Virtual Camera: Hand Gesture Detection in JavaScript

Introduction

Machine learning (ML) is getting more and more popular each day. You can see it being applied in many apps that you probably use on a daily basis like Instagram, Facebook, TikTok, etc. Have you ever used a filter that follows your face around in the camera? Well, most of them are just machine learning models that were trained to detect faces, including the eyes, nose, and mouth.

Another model that is also really interesting is one that can detect hands and more specifically hand gestures. In this tutorial, I’ll teach you how to create a virtual camera using Open Broadcast Studio that detects hand gestures to show different images on the screen with the help of the libraries Handsfree.js and p5.js (look at the finished project below). You don’t have to be an expert on programming or ML algorithms to implement this, so don’t be afraid! I’ll explain everything as best and simply as possible so keep reading, grab some coffee and let’s start coding.

What is Machine Learning, anyway?

Actually, before we start coding, let’s review some key concepts to help us understand what we are going to build.

I have mentioned Machine Learning or ML a lot already, but what does it mean? We can define it as a branch of artificial intelligence that focuses on designing algorithms and statistical models that enable computer systems to learn from data, improve performance on a specific task, and make predictions or decisions based on new input data.

Ok, that sounds great but maybe it can be a bit confusing. Let’s look at the key components of ML and an example to clear things up.

Fundamental components of ML

There are three fundamental components of ML:

Dataset

Dataset, in the context of supervised learning, is a collection of examples or instances that have been labeled or annotated with some sort of target variable or output, which is used to train a machine learning algorithm.

Datasets can come in various forms, such as tables, spreadsheets, or text files, and can contain various types of data, including numerical, categorical, or text data. A dataset can be small or large, depending on the size of the problem it aims to solve and the resources available to process it.

Algorithms

ML algorithms are the procedures implemented in code which predict output values from given input data. Some examples of these algorithms are Linear Regression, kNN, Naive Bayes, etc.

Models

An ML model is a representation of an algorithm with its parameters trained to recognize certain kinds of patterns. You train a model over a set of data, providing it with an algorithm that can be used to predict and learn from those data.

Example

Now that we know the fundamental components of ML, let’s look at a trivial example to understand how to apply it.

We are given the task of determining if the mouse's position is on the right or left side of the screen. The screen is 400 px wide, and the position is stored in a variable called mouseX.

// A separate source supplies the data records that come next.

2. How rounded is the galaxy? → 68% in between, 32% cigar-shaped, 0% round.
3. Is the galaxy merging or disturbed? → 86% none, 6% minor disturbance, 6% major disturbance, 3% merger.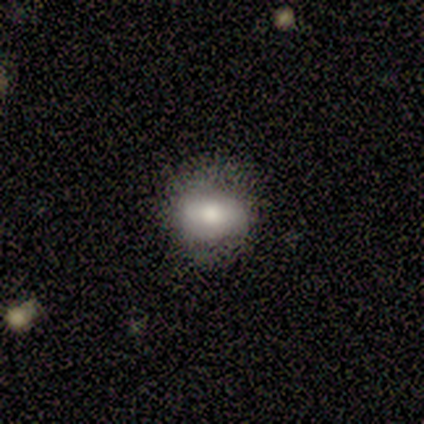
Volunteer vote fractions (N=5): Smooth or featured? featured or disk (60%)
Edge-on disk? no (100%)
Bar? strong (67%)
Spiral arms? no (100%)
Bulge size? small (67%)
Merging? none (100%)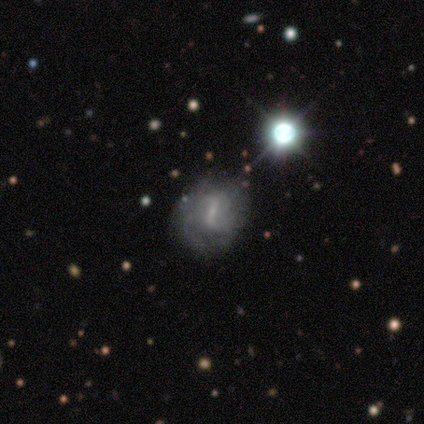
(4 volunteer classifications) Smooth or featured? featured or disk (100%)
Edge-on disk? no (100%)
Bar? weak (50%, tied with no)
Spiral arms? yes (50%, tied with no)
Spiral winding? tight (50%, tied with medium)
Spiral arm count? can't tell (100%)
Bulge size? small (50%, tied with none)
Merging? none (50%, tied with minor disturbance)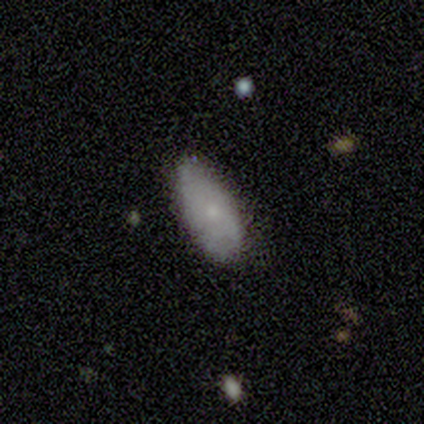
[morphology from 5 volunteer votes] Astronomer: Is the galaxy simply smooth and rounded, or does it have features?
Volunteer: smooth — 100%.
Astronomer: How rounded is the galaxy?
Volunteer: in between — 100%.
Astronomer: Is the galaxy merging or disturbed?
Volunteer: none — 100%.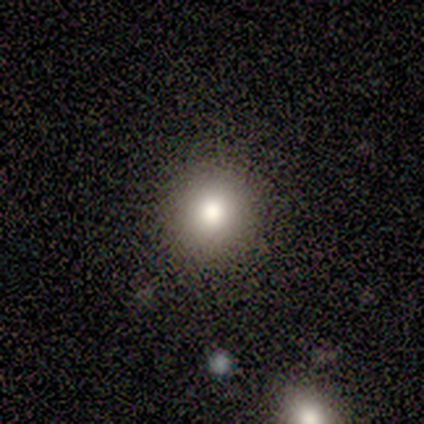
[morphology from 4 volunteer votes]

This can easily be done with the following code:

if(mouseX < 200){
  console.log("I'm on the left!")
} else {
  console.log("I'm on the right!")
}

Now how would we solve it using machine learning?

Look at the following image:

We create a dataset where we assign a label to various numbers depending on whether they are part of the right or left side of the screen. This dataset is then used as input for training an ML algorithm which will produce a model that can predict where the mouse position is based on the data it received.

This is just an instructive example (you don’t want to use ML to solve this problem) but hopefully, you get a clear view of the basics of how ML works.

Note: To be more precise this is an example of supervised learning in ML. In supervised learning, the algorithm learns to predict a target variable based on labeled examples provided in a training dataset, while in unsupervised learning, the algorithm learns to identify patterns or structure in a dataset without explicit labeling.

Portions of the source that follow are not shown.